### [Text block]
Data deduplication is able to effectively identify and eliminate redundant
data and only maintain a single copy of files and chunks. Hence, it is widely
used in cloud storage systems to save storage space and network bandwidth.
However, the occurrence of deduplication can be easily identified by monitoring
and analyzing network traffic, which leads to the risk of user privacy leakage.
The attacker can carry out a very dangerous side channel attack, i.e.,
learn-the-remaining-information (LRI) attack, to reveal users' privacy
information by exploiting the side channel of network traffic in deduplication.
Existing work addresses the LRI attack at the cost of the high bandwidth
efficiency of deduplication. In order to address this problem, we propose a
simple yet effective scheme, called randomized redundant chunk scheme (RRCS),
to significantly mitigate the risk of the LRI attack while maintaining the high
bandwidth efficiency of deduplication. The basic idea behind RRCS is to add
randomized redundant chunks to mix up the real deduplication states of files
used for the LRI attack, which effectively obfuscates the view of the attacker,
who attempts to exploit the side channel of network traffic for the LRI attack.
Our security analysis shows that RRCS could significantly mitigate the risk of
the LRI attack. We implement the RRCS prototype and evaluate it by using three
large-scale real-world datasets. Experimental results demonstrate the
efficiency and efficacy of RRCS.

### [Task objective]
Condense the paragraph beginning "Data deduplication is able to effectively identify" in the text on data deduplication into a short bulleted list that keeps its main facts.

Dataset items
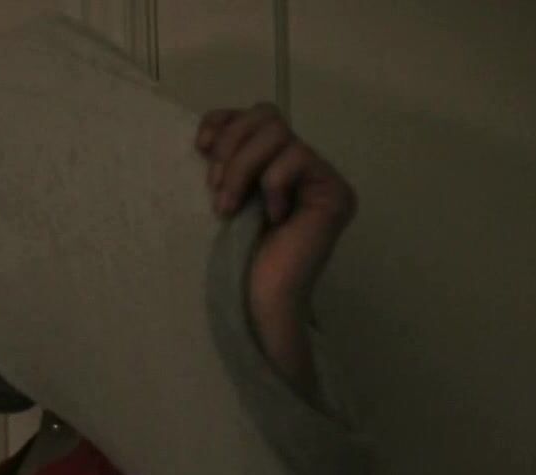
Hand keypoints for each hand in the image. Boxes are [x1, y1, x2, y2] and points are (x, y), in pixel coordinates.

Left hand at [197, 103, 355, 398]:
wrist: (254, 300)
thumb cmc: (233, 256)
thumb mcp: (222, 194)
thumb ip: (226, 158)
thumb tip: (209, 130)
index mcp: (276, 163)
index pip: (255, 115)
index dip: (224, 121)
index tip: (199, 147)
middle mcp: (304, 167)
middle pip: (267, 114)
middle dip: (231, 147)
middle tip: (215, 190)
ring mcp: (323, 178)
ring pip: (278, 132)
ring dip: (242, 167)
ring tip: (228, 207)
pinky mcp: (336, 193)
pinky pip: (297, 158)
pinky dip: (272, 183)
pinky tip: (270, 217)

### [Result of the task]
- Data deduplication removes redundant data, keeping a single copy of files and chunks, and is widely used in cloud storage to save storage space and network bandwidth.
- Monitoring and analyzing network traffic can reveal when deduplication occurs, which puts user privacy at risk.
- Attackers can exploit this side channel through the learn-the-remaining-information (LRI) attack to reveal users' private information.
- Existing defenses against the LRI attack sacrifice deduplication's high bandwidth efficiency.
- The proposed randomized redundant chunk scheme (RRCS) mitigates the LRI attack while keeping that efficiency.
- RRCS adds randomized redundant chunks that mix up files' real deduplication states, obscuring the attacker's view of network traffic.
- Security analysis shows that RRCS significantly reduces the risk of the LRI attack.
- A prototype tested on three large-scale real-world datasets demonstrated the efficiency and efficacy of RRCS.